## Work required
Only the lines from the one that contains "127 235 0.18" to the end of the material below are wanted, each duplicated exactly.

◆ ◆ ◆ ◆

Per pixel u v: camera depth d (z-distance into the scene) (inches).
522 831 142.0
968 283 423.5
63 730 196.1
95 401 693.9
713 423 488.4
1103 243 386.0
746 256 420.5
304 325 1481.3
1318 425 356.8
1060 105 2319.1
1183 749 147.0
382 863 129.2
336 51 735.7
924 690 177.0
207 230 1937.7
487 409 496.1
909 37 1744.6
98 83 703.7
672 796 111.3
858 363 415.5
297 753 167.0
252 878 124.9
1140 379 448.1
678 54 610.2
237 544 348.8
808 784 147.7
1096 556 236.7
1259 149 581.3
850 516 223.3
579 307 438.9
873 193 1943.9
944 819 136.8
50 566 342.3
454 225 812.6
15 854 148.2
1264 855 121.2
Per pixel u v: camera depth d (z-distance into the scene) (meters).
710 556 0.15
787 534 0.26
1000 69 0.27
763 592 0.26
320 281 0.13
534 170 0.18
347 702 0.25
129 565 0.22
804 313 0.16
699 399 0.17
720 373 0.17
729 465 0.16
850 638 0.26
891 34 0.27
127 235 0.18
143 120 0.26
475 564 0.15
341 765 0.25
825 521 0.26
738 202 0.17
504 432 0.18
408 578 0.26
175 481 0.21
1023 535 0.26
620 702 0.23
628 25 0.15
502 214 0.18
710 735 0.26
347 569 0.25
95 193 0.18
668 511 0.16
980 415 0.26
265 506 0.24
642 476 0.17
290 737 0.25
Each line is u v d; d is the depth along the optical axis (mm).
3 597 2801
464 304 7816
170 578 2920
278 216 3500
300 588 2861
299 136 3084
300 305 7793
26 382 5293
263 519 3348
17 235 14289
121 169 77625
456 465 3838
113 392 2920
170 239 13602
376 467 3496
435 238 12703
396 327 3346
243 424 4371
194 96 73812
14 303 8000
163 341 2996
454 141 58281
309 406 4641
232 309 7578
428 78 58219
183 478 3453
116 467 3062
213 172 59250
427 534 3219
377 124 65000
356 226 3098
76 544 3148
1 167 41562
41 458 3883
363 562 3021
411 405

◆ ◆ ◆ ◆

## Response to the exercise
127 235 0.18
143 120 0.26
475 564 0.15
341 765 0.25
825 521 0.26
738 202 0.17
504 432 0.18
408 578 0.26
175 481 0.21
1023 535 0.26
620 702 0.23
628 25 0.15
502 214 0.18
710 735 0.26
347 569 0.25
95 193 0.18
668 511 0.16
980 415 0.26
265 506 0.24
642 476 0.17
290 737 0.25
Each line is u v d; d is the depth along the optical axis (mm).
3 597 2801
464 304 7816
170 578 2920
278 216 3500
300 588 2861
299 136 3084
300 305 7793
26 382 5293
263 519 3348
17 235 14289
121 169 77625
456 465 3838
113 392 2920
170 239 13602
376 467 3496
435 238 12703
396 327 3346
243 424 4371
194 96 73812
14 303 8000
163 341 2996
454 141 58281
309 406 4641
232 309 7578
428 78 58219
183 478 3453
116 467 3062
213 172 59250
427 534 3219
377 124 65000
356 226 3098
76 544 3148
1 167 41562
41 458 3883
363 562 3021
411 405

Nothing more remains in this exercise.